Classic Vietnamese Beef Pho, with a rich and savory broth, and of course delicious noodles.


Ingredients

Scale

For the broth:

  • 5 pounds beef neck bones (you need meaty bones, do not use bones that have no meat or your soup will be watery and flavorless)
  • 1 pound brisket or chuck roast
  • 3 2-inch pieces of ginger, washed and slightly smashed with the side of a knife
  • 2 large yellow onions washed and halved
  • 8 whole star anise
  • 3 cinnamon stick
  • 5 whole cloves 
  • 1 cup fish sauce
  • 2 tablespoons sea salt
  • 3 tablespoons sugar

For Serving:

  • 2 lb frozen/fresh pho noodles defrosted
  • 1 pound of shaved top round, sirloin, or rib eye
  • 4 scallions, chopped
  • 2 shallots or ¼ yellow onion, thinly sliced 

Garnishes:

  • ½ lb fresh bean sprouts
  • 1 bunch of thai/holy basil
  • 1 small bunch cilantro or culantro leaves
  • jalapeno or Serrano chile, thinly sliced
  • 2 limes quartered

Condiments: 

  • Hoisin sauce
  • sriracha chile sauce
  • fish sauce 

Instructions

Make the broth:

  1. Turn the broiler on high and move the oven rack to the top. Put the onions (cut side up) and ginger on a baking tray and broil for 10-12 mins. Don’t be scared. Make sure they are well browned/blackened. 
  2. Flip the onions and ginger and broil for another 6-8 mins.  In the last couple of minutes, add the star anise, cinnamon sticks, and cloves to the pan to toast. Place the spices, the onions, and ginger in a bowl and set aside.
  3. In a large stockpot, place the bones in 6 quarts of water and bring the water to a rolling boil over high heat. Let the bones boil for 5 mins to rid the bones of impurities. Drain the bones in a large colander and rinse with water to wash off any lingering bone fragments. 
  4. Rinse out the pot and then place the bones back in the stockpot along with the onion and ginger. Fill with 8 quarts of filtered water (using filtered water is recommended any time you make a soup).
  5. Bring the broth to a simmer over high heat then lower heat to medium, cover partially with a lid, and simmer for 4-5 hours, skimming the surface of impurities a couple of times for the first hour. 
  6. Fish out the ginger and onion from the pot. Then add the spices, brisket, fish sauce, sugar, and salt and simmer for about an hour and a half until the meat is fork tender.

Strain the Broth:

  1. Pour the soup through a colander into a clean container and skim the surface fat if there is a lot. A little bit of fat remaining on the surface is fine and will give the soup body and richness.
  2. If you are making the pho in stages, which is a great idea, chilling the stock in the fridge overnight will simplify de-fatting as the fat will congeal at the top and make removing it very easy.
  3. You should have about 6 quarts of broth. Add a little water if you’re short or reduce the liquid for a couple mins over high heat if you have a lot more. Taste the broth. It should be more salty than you would normally drink since the noodles and vegetables will dilute the broth. Adjust with some salt if needed.
  4. Slice the brisket into thin slices against the grain. If your meat is too soft to slice, chill it along with the stock and cut it when it is cold, which will be much easier. Put all of the meat into a storage container and refrigerate if not using right away.

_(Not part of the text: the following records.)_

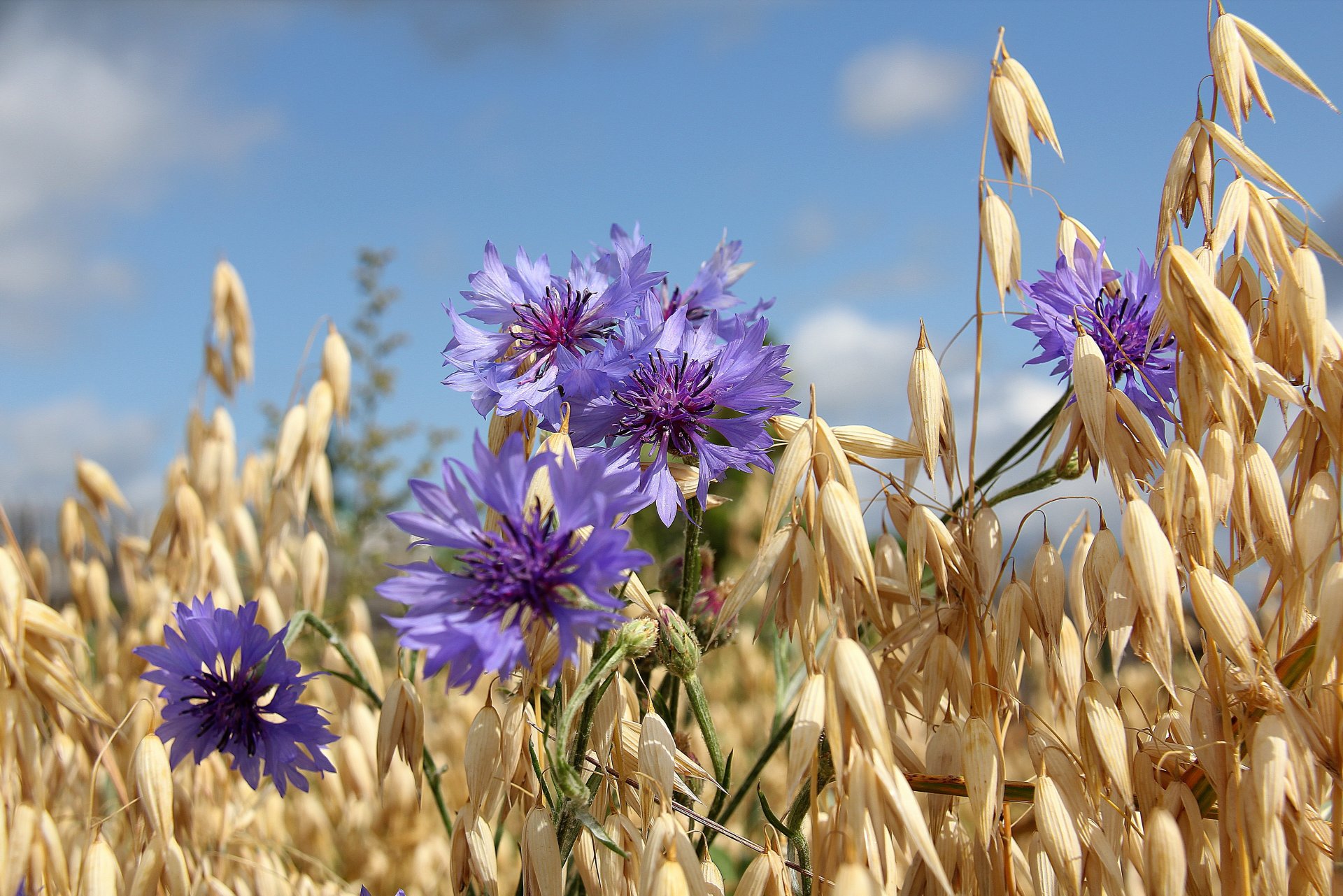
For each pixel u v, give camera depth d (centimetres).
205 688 41
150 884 41
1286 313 39
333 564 149
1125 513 38
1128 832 38
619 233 44
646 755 38
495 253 42
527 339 42
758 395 41
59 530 57
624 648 37
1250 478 38
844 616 37
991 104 40
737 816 60
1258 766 36
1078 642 40
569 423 40
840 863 36
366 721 51
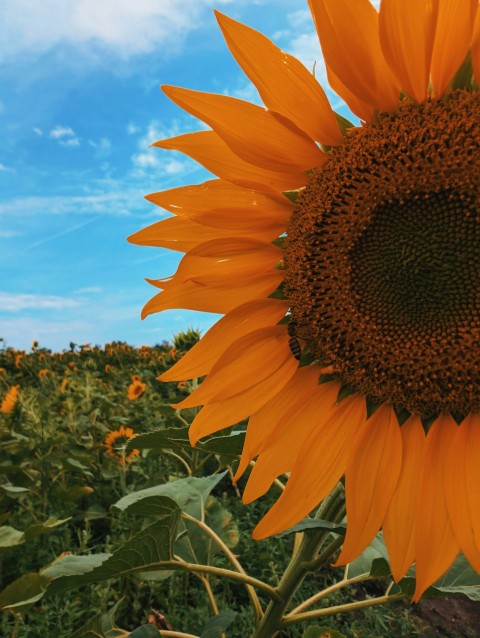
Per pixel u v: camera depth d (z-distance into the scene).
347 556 0.20
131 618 0.42
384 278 0.22
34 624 0.37
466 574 0.25
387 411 0.22
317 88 0.21
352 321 0.22
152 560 0.24
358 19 0.19
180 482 0.37
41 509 0.59
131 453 0.66
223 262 0.23
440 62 0.19
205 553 0.33
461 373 0.21
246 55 0.21
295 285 0.23
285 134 0.21
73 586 0.24
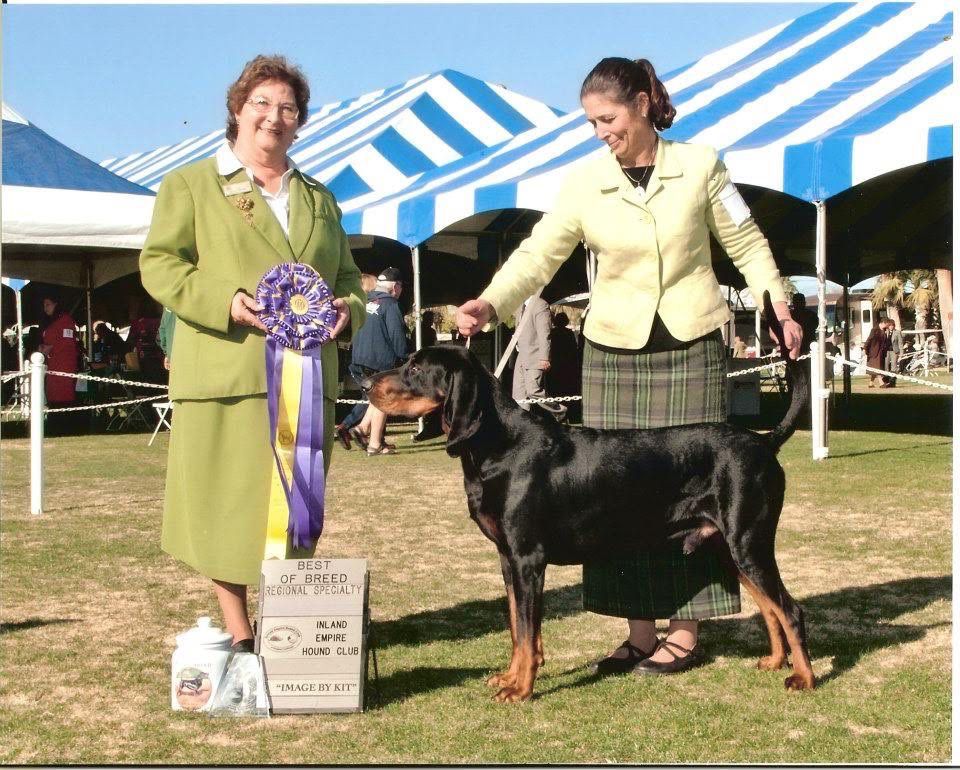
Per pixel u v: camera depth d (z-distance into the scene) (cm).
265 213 417
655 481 384
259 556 413
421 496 882
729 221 427
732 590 418
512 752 333
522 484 378
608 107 404
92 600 537
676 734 348
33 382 797
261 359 411
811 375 1090
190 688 373
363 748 338
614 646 456
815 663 424
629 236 411
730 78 1418
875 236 1911
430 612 516
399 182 1619
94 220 1306
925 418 1642
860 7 1454
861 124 1057
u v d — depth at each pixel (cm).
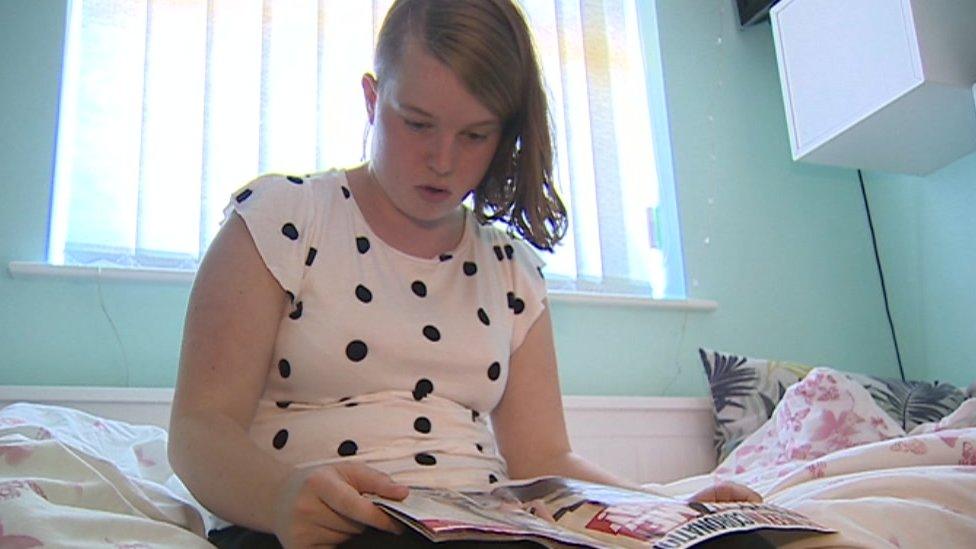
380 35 92
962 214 197
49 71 163
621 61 210
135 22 170
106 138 163
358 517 56
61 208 161
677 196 206
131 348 153
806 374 177
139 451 105
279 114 172
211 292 81
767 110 223
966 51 167
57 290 152
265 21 174
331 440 80
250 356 79
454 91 84
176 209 162
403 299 89
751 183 214
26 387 140
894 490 86
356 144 176
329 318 84
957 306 197
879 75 173
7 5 164
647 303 192
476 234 103
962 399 167
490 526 54
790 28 199
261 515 64
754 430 171
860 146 189
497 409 104
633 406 176
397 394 84
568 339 185
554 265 188
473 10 88
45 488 70
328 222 89
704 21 223
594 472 94
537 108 100
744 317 203
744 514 62
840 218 221
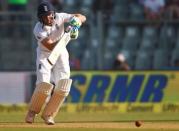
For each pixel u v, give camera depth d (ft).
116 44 191.01
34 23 174.29
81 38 183.01
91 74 168.76
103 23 181.16
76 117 136.26
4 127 94.63
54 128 92.84
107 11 202.18
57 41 97.71
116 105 168.14
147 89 169.68
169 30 187.42
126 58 192.13
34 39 174.19
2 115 143.23
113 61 184.96
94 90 168.45
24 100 169.48
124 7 211.61
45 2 96.37
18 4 203.82
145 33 191.62
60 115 145.59
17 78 170.40
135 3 211.82
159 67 187.21
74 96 166.71
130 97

For the Noodles and Garnishes:

  1. If you need to make your own shaved beef, put the top round or sirloin into the freezer for about 1 hour until slightly frozen. Using a sharp knife, slice the meat as thinly as possible across the grain. When all the meat is sliced, gather it onto a plate and refrigerate until ready to make the noodles.
  2. Wash the bean sprouts, cilantro, and basil and mound onto a large platter. Add the cut limes to the plate and refrigerate until ready to serve the noodles.
  3. Bring the stock to a simmer before preparing the noodles. If you need to reheat the brisket, take a little of the stock and put it into a separate pan with the brisket. Put a lid over the pan and let the meat reheat gently over medium heat.
  4. Put the noodles into a large bowl. Bring 2 quarts of water to boil and pour the water over the noodles. Use tongs or chopsticks to stir the noodles for 1 minute and then drain the noodles into a colander and rinse with cool water. Do not let the noodles sit in the hot water for longer than 1 minute-you want your noodles springy and chewy, not mushy.  

To Serve:

  1. Divide the noodles into 8 deep soup bowls and top with the hot brisket slices, the cold raw meat, some sliced onion, and a sprinkling of scallions. (I also used some of the braised meat off of the neck bones in the photos).
  2. Bring your broth to a rolling boil. Then ladle 2-3 cups of the broth over the noodles, trying to avoid the raw meat so it doesn’t discolor from the heat. But if you prefer your meat cooked well, go ahead and pour the hot broth over the raw meat. Serve immediately. Guests can add their favorite garnishes and adjust the flavor of the beef pho with the condiments at the table. 

Notes

I hate to throw away the bones with all of that meat and would encourage you to remove the meat from the bones and save it for another use. You can use the meat in the pho itself, in stir-fries, as a filling for tacos or hot sandwiches, or even in other soups. Here is a link for a quick recipe using the leftover meat.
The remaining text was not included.